__What you will do__
(1) Copy the stretch from "Even if male" through "his controversial remarks." in the passage on gender bias in math and science, word for word.
(2) Pick up the passage on gender bias in math and science after its last sentence and keep writing.

Top of Supplied passage

The report found ample evidence of continuing cultural bias. One study of postdoctoral applicants, for example, found that women had to publish 3 more papers in prestigious journals, or 20 more in less-known publications, to be judged as productive as male applicants.
Making judgments about an individual’s abilities based on his or her sex is a classic form of discrimination, said Nancy Hopkins, an M.I.T. biology professor who created an academic stir in the 1990s by documenting pervasive, but largely unintentional, discrimination against women at the university.
Even if male math geniuses outnumbered female geniuses 3 to 1, Dr. Hopkins said, it would be reasonable to expect one female math professor for every three male professors at places like Harvard and M.I.T. “But in fact, Harvard just tenured its first female, after 375 years,” said Dr. Hopkins, who, famously, walked out of the room after Mr. Summers made his controversial remarks.
The university women’s report cited research showing that girls’ performance suffers from any suggestion that they do poorly at math. In one experiment, college students with strong math backgrounds and similar abilities were divided into two groups and tested on math. One group was told that men perform better on the test, the other that there was no difference in performance between the sexes. Their results were starkly different: in the group told that men do better, men indeed did much better, with an average score of 25 compared with the women’s 5. In the group told there was no difference, women scored 17 and men 19.

Bottom of Supplied passage
Top of Material shown

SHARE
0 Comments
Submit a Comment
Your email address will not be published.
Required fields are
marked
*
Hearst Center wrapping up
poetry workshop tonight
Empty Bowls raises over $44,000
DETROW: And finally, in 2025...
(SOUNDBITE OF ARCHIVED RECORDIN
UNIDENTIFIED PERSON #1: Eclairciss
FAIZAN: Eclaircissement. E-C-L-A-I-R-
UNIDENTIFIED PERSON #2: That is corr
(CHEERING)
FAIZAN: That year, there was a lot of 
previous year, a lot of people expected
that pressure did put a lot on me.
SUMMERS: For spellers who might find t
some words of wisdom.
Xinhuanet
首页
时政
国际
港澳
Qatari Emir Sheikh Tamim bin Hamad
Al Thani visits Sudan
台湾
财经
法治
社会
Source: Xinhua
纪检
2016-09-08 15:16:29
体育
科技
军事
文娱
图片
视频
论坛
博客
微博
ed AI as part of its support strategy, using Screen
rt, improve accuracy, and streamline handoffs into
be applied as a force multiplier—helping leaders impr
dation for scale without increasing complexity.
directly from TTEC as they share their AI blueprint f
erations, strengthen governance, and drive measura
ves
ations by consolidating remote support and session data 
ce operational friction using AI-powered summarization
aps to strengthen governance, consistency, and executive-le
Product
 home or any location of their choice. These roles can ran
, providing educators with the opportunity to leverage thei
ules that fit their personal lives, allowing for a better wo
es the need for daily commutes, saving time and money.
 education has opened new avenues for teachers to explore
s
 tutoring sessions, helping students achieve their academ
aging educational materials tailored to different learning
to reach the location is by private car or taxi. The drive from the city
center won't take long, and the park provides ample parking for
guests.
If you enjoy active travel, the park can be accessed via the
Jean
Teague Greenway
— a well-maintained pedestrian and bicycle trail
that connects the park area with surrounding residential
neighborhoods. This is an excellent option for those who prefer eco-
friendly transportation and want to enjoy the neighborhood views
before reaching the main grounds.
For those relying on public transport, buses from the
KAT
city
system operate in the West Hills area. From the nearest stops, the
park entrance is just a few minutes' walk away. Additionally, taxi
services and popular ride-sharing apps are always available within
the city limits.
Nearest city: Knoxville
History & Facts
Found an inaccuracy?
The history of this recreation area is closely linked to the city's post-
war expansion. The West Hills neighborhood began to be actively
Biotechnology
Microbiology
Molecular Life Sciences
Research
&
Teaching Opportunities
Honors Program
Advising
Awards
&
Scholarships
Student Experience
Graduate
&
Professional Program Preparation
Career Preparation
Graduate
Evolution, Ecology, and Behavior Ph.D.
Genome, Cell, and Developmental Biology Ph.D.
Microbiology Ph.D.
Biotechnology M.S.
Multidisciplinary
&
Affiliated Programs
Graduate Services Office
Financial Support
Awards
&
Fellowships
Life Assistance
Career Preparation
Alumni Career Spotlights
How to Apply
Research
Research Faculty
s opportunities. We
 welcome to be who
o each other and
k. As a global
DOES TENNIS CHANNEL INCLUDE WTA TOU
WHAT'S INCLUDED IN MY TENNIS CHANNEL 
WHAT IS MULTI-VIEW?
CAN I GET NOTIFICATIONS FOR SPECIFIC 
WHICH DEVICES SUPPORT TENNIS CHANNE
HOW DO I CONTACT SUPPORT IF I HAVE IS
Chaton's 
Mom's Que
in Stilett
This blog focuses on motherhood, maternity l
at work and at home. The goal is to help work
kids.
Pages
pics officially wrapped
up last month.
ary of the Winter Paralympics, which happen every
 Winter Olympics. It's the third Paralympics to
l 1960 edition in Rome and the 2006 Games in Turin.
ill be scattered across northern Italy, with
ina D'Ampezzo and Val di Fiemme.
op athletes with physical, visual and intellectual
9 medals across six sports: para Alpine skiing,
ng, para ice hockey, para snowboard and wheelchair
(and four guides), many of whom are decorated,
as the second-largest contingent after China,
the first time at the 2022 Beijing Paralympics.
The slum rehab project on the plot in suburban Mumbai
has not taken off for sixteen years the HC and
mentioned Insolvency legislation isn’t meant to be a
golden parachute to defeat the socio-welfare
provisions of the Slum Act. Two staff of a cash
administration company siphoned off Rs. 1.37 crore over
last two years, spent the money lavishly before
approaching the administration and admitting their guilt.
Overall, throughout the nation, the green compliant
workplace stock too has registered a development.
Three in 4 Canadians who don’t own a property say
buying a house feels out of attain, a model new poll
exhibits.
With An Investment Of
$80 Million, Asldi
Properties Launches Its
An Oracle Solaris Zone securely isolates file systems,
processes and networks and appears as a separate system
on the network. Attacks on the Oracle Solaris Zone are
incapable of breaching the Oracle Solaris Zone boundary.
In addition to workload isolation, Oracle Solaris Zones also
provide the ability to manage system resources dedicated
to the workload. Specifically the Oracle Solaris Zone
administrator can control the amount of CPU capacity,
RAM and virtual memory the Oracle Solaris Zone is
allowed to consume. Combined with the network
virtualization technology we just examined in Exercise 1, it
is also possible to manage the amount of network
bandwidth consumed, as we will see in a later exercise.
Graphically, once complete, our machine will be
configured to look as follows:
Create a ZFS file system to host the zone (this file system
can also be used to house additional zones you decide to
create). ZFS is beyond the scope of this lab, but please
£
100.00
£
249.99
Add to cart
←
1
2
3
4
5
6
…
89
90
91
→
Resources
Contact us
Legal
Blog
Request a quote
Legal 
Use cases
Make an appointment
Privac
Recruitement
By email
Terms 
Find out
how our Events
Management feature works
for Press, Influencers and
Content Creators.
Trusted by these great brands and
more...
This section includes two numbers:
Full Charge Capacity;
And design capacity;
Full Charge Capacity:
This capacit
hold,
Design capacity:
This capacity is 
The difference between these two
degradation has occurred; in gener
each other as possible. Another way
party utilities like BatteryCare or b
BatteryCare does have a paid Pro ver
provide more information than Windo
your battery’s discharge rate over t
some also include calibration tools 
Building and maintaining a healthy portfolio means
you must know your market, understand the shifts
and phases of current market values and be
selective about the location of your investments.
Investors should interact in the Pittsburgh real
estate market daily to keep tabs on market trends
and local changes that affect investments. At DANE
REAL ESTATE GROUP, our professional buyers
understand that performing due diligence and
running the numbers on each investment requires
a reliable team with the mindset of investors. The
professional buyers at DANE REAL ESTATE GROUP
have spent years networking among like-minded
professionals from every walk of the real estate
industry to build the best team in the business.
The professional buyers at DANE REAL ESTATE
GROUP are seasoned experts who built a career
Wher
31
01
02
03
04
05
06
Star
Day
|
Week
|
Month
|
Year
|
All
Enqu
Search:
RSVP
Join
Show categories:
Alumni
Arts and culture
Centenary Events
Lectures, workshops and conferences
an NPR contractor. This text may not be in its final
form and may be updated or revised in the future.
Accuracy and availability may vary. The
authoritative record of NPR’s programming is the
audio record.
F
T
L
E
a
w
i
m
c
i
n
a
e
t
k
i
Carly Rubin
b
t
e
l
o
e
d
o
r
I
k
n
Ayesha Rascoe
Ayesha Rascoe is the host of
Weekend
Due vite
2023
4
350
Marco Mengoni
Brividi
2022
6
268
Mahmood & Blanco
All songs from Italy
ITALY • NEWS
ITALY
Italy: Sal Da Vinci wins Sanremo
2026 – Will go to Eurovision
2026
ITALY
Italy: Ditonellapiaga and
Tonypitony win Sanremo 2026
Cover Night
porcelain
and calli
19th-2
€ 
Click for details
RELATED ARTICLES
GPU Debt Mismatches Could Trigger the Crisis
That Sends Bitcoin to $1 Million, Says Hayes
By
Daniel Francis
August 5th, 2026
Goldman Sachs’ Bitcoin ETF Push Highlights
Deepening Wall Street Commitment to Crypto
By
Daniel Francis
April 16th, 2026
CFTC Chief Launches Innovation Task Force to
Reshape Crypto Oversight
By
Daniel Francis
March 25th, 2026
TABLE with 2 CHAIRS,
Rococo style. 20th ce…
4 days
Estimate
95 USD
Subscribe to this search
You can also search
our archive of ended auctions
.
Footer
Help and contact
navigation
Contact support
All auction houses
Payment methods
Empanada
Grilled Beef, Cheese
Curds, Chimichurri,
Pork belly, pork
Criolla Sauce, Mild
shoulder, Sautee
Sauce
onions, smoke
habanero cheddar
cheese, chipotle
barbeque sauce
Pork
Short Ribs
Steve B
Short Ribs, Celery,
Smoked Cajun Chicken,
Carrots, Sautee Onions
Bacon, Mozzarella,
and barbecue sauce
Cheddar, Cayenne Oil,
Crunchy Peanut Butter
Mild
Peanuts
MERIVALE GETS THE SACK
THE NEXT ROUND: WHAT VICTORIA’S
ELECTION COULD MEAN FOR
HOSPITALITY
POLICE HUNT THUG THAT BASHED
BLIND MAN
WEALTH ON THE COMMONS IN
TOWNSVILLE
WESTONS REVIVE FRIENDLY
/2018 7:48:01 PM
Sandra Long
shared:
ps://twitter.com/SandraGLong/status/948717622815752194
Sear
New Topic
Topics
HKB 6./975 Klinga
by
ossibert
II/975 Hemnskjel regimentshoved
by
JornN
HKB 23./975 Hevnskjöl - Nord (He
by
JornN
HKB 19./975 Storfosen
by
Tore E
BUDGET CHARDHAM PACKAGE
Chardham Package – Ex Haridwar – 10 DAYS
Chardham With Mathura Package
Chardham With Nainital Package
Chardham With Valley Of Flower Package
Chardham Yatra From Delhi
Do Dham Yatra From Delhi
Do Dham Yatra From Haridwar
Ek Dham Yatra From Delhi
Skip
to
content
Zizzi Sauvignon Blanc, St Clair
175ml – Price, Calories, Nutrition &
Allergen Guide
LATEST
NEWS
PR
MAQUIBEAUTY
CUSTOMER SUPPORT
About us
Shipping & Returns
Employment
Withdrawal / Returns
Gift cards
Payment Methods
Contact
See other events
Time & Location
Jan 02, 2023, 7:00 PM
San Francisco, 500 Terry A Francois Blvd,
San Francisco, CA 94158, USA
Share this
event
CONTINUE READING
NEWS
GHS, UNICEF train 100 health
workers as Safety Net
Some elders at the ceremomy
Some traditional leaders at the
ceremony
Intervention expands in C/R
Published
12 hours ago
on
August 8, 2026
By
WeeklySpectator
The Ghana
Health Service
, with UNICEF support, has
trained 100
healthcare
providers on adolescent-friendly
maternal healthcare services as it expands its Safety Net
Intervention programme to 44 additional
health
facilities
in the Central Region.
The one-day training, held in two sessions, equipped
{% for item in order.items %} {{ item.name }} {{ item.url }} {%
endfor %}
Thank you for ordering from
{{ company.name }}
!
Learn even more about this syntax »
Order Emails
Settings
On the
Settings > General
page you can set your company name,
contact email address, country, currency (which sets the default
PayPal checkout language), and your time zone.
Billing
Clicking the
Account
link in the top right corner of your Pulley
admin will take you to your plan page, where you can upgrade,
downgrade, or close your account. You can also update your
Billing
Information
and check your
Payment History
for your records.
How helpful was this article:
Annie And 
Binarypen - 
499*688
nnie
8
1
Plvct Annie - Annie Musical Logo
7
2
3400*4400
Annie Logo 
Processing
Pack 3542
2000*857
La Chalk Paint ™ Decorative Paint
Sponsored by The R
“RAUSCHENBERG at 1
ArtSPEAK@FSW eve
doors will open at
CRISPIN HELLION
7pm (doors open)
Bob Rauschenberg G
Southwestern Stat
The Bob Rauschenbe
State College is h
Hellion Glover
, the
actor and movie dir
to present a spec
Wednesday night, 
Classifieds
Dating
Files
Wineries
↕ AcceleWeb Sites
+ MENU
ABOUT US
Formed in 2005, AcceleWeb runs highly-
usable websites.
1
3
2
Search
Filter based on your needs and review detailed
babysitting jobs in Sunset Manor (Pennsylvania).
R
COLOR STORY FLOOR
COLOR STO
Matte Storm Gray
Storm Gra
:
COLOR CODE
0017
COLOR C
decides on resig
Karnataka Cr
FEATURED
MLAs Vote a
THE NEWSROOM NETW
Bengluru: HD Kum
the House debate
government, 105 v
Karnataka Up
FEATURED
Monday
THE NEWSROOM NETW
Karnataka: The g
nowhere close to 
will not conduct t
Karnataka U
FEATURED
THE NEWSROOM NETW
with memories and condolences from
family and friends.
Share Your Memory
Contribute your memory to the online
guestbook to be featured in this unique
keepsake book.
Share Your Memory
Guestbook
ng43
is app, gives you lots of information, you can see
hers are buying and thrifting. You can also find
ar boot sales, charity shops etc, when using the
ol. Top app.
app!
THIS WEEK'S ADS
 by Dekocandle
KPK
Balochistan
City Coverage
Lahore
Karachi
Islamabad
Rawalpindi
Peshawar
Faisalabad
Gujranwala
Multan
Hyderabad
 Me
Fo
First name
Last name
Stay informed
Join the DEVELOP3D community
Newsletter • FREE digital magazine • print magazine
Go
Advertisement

Bottom of Material shown

__Task-by-task outputs__
(1)
Even if male math geniuses outnumbered female geniuses 3 to 1, Dr. Hopkins said, it would be reasonable to expect one female math professor for every three male professors at places like Harvard and M.I.T. “But in fact, Harvard just tenured its first female, after 375 years,” said Dr. Hopkins, who, famously, walked out of the room after Mr. Summers made his controversial remarks.

(2)
Any suggestion of advantage based on sex affects results, the research shows, even where there is no cultural stereotype.
In an experiment ostensibly testing “contrast sensitivity ability” — a made-up skill — men and women in a group told there was no difference between the sexes in such sensitivity rated their own ability equally. But in a group told that men were better at it, men rated their skills far higher than women did.
Teaching girls about how stereotypes affect performance, the report found, can diminish such effects.
In a separate survey of 1,200 female and minority chemists and chemical engineers by Campos Inc., for the Bayer Corporation, two-thirds cited the persistent stereotype that STEM fields are not for girls or minorities as a leading contributor to their underrepresentation.
Many in the Bayer survey, also being released Monday, said they had been discouraged from going into their field in college, most often by a professor.
“My professors were not that excited to see me in their classes,” said Mae C. Jemison, a chemical engineer and the first African-American female astronaut, who works with Bayer’s science literacy project. “When I would ask a question, they would just look at me like, ‘Why are you asking that?’ But when a white boy down the row would ask the very same question, they’d say ‘astute observation.’ ”
The university women’s report found that girls have less confidence in their math abilities than boys with equivalent achievement levels. Because most people choose careers where they believe they can do well, the report said, girls’ lesser belief in their skills may partly explain why fewer young women go into scientific careers. Both the university women’s report and the Bayer survey stress the need for more female mentors and role models.
But even as women earn a growing share of the doctorates in the STEM fields, the university women’s report found, they do not show up, a decade later, in a proportionate number of tenured faculty positions.